Copy out all the lines of the items below, changing "Tanulás" to "Oktatás" wherever it occurs and leaving everything else untouched.

— Data extract —
################
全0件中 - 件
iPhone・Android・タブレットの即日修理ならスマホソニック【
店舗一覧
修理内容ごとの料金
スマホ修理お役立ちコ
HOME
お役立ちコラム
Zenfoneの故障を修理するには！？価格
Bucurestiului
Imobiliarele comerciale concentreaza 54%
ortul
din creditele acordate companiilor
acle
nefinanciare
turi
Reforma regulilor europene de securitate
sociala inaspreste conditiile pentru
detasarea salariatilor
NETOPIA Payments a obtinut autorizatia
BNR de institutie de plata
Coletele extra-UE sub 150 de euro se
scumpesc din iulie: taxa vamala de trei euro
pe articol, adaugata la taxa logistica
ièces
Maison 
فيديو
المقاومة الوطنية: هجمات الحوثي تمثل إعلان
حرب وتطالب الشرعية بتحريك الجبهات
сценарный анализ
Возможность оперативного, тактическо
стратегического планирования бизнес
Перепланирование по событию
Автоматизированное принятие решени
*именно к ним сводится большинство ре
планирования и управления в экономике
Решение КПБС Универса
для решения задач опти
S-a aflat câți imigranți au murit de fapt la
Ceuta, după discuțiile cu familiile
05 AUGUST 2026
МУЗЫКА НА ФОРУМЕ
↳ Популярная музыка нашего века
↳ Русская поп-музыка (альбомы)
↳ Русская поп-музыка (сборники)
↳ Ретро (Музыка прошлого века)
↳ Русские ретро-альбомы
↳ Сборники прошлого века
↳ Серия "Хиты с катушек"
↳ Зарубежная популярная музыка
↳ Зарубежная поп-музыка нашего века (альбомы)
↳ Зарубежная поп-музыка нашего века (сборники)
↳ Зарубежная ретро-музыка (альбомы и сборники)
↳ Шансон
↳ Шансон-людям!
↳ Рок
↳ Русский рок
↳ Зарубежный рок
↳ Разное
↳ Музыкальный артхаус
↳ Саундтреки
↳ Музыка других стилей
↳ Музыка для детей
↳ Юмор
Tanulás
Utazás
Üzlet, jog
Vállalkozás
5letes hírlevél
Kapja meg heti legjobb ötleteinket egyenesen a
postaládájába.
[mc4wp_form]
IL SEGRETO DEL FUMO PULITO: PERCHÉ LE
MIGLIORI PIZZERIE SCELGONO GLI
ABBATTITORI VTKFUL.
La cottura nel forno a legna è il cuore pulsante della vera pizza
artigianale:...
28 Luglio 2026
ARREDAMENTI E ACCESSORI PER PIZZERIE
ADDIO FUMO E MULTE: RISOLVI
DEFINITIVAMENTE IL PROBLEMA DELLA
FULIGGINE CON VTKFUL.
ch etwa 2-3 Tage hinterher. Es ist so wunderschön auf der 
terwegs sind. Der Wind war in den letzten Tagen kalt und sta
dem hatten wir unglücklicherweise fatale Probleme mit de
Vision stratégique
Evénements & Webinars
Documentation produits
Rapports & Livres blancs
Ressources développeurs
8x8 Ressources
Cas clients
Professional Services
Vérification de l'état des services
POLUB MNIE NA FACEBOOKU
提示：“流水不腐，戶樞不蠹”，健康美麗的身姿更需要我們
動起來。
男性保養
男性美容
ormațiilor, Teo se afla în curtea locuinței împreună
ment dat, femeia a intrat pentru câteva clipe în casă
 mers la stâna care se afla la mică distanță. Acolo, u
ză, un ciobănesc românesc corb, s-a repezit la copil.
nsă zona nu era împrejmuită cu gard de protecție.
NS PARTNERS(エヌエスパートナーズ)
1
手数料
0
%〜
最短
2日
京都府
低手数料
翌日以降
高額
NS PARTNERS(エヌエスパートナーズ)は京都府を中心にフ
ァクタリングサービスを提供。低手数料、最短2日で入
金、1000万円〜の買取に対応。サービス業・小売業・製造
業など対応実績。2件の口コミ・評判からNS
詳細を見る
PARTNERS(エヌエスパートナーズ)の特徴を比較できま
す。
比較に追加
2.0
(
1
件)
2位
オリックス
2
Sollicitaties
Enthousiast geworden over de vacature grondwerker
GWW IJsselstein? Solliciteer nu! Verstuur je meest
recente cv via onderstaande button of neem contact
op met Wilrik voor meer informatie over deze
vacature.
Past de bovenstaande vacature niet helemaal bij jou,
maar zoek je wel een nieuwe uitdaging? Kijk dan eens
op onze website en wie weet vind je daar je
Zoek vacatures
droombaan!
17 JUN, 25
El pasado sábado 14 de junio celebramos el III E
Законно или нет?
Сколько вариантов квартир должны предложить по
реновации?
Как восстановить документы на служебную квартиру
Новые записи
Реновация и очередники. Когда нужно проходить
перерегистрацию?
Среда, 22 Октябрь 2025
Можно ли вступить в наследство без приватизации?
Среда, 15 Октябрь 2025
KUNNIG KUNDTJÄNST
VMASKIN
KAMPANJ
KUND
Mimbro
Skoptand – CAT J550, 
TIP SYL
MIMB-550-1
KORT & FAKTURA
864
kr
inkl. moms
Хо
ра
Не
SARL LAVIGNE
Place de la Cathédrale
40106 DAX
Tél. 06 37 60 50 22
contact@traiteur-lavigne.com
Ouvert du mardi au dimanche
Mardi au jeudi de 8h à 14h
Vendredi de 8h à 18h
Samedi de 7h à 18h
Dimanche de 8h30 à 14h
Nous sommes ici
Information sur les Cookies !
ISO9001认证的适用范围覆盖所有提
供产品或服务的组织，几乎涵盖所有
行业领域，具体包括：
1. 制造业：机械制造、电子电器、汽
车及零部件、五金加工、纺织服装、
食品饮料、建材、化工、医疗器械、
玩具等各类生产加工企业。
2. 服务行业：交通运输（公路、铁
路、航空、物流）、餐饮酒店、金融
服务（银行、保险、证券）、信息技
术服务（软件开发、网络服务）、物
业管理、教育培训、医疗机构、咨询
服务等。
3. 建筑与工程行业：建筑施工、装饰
################
— Output —
全0件中 - 件
iPhone・Android・タブレットの即日修理ならスマホソニック【
店舗一覧
修理内容ごとの料金
スマホ修理お役立ちコ
HOME
お役立ちコラム
Zenfoneの故障を修理するには！？価格
Bucurestiului
Imobiliarele comerciale concentreaza 54%
ortul
din creditele acordate companiilor
acle
nefinanciare
turi
Reforma regulilor europene de securitate
sociala inaspreste conditiile pentru
detasarea salariatilor
NETOPIA Payments a obtinut autorizatia
BNR de institutie de plata
Coletele extra-UE sub 150 de euro se
scumpesc din iulie: taxa vamala de trei euro
pe articol, adaugata la taxa logistica
ièces
Maison 
فيديو
المقاومة الوطنية: هجمات الحوثي تمثل إعلان
حرب وتطالب الشرعية بتحريك الجبهات
сценарный анализ
Возможность оперативного, тактическо
стратегического планирования бизнес
Перепланирование по событию
Автоматизированное принятие решени
*именно к ним сводится большинство ре
планирования и управления в экономике
Решение КПБС Универса
для решения задач опти
S-a aflat câți imigranți au murit de fapt la
Ceuta, după discuțiile cu familiile
05 AUGUST 2026
МУЗЫКА НА ФОРУМЕ
↳ Популярная музыка нашего века
↳ Русская поп-музыка (альбомы)
↳ Русская поп-музыка (сборники)
↳ Ретро (Музыка прошлого века)
↳ Русские ретро-альбомы
↳ Сборники прошлого века
↳ Серия "Хиты с катушек"
↳ Зарубежная популярная музыка
↳ Зарубежная поп-музыка нашего века (альбомы)
↳ Зарубежная поп-музыка нашего века (сборники)
↳ Зарубежная ретро-музыка (альбомы и сборники)
↳ Шансон
↳ Шансон-людям!
↳ Рок
↳ Русский рок
↳ Зарубежный рок
↳ Разное
↳ Музыкальный артхаус
↳ Саундтреки
↳ Музыка других стилей
↳ Музыка для детей
↳ Юмор
Oktatás
Utazás
Üzlet, jog
Vállalkozás
5letes hírlevél
Kapja meg heti legjobb ötleteinket egyenesen a
postaládájába.
[mc4wp_form]
IL SEGRETO DEL FUMO PULITO: PERCHÉ LE
MIGLIORI PIZZERIE SCELGONO GLI
ABBATTITORI VTKFUL.
La cottura nel forno a legna è il cuore pulsante della vera pizza
artigianale:...
28 Luglio 2026
ARREDAMENTI E ACCESSORI PER PIZZERIE
ADDIO FUMO E MULTE: RISOLVI
DEFINITIVAMENTE IL PROBLEMA DELLA
FULIGGINE CON VTKFUL.
ch etwa 2-3 Tage hinterher. Es ist so wunderschön auf der 
terwegs sind. Der Wind war in den letzten Tagen kalt und sta
dem hatten wir unglücklicherweise fatale Probleme mit de
Vision stratégique
Evénements & Webinars
Documentation produits
Rapports & Livres blancs
Ressources développeurs
8x8 Ressources
Cas clients
Professional Services
Vérification de l'état des services
POLUB MNIE NA FACEBOOKU
提示：“流水不腐，戶樞不蠹”，健康美麗的身姿更需要我們
動起來。
男性保養
男性美容
ormațiilor, Teo se afla în curtea locuinței împreună
ment dat, femeia a intrat pentru câteva clipe în casă
 mers la stâna care se afla la mică distanță. Acolo, u
ză, un ciobănesc românesc corb, s-a repezit la copil.
nsă zona nu era împrejmuită cu gard de protecție.
NS PARTNERS(エヌエスパートナーズ)
1
手数料
0
%〜
最短
2日
京都府
低手数料
翌日以降
高額
NS PARTNERS(エヌエスパートナーズ)は京都府を中心にフ
ァクタリングサービスを提供。低手数料、最短2日で入
金、1000万円〜の買取に対応。サービス業・小売業・製造
業など対応実績。2件の口コミ・評判からNS
詳細を見る
PARTNERS(エヌエスパートナーズ)の特徴を比較できま
す。
比較に追加
2.0
(
1
件)
2位
オリックス
2
Sollicitaties
Enthousiast geworden over de vacature grondwerker
GWW IJsselstein? Solliciteer nu! Verstuur je meest
recente cv via onderstaande button of neem contact
op met Wilrik voor meer informatie over deze
vacature.
Past de bovenstaande vacature niet helemaal bij jou,
maar zoek je wel een nieuwe uitdaging? Kijk dan eens
op onze website en wie weet vind je daar je
Zoek vacatures
droombaan!
17 JUN, 25
El pasado sábado 14 de junio celebramos el III E
Законно или нет?
Сколько вариантов квартир должны предложить по
реновации?
Как восстановить документы на служебную квартиру
Новые записи
Реновация и очередники. Когда нужно проходить
перерегистрацию?
Среда, 22 Октябрь 2025
Можно ли вступить в наследство без приватизации?
Среда, 15 Октябрь 2025
KUNNIG KUNDTJÄNST
VMASKIN
KAMPANJ
KUND
Mimbro
Skoptand – CAT J550, 
TIP SYL
MIMB-550-1
KORT & FAKTURA
864
kr
inkl. moms
Хо
ра
Не
SARL LAVIGNE
Place de la Cathédrale
40106 DAX
Tél. 06 37 60 50 22
contact@traiteur-lavigne.com
Ouvert du mardi au dimanche
Mardi au jeudi de 8h à 14h
Vendredi de 8h à 18h
Samedi de 7h à 18h
Dimanche de 8h30 à 14h
Nous sommes ici
Information sur les Cookies !
ISO9001认证的适用范围覆盖所有提
供产品或服务的组织，几乎涵盖所有
行业领域，具体包括：
1. 制造业：机械制造、电子电器、汽
车及零部件、五金加工、纺织服装、
食品饮料、建材、化工、医疗器械、
玩具等各类生产加工企业。
2. 服务行业：交通运输（公路、铁
路、航空、物流）、餐饮酒店、金融
服务（银行、保险、证券）、信息技
术服务（软件开发、网络服务）、物
业管理、教育培训、医疗机构、咨询
服务等。
3. 建筑与工程行业：建筑施工、装饰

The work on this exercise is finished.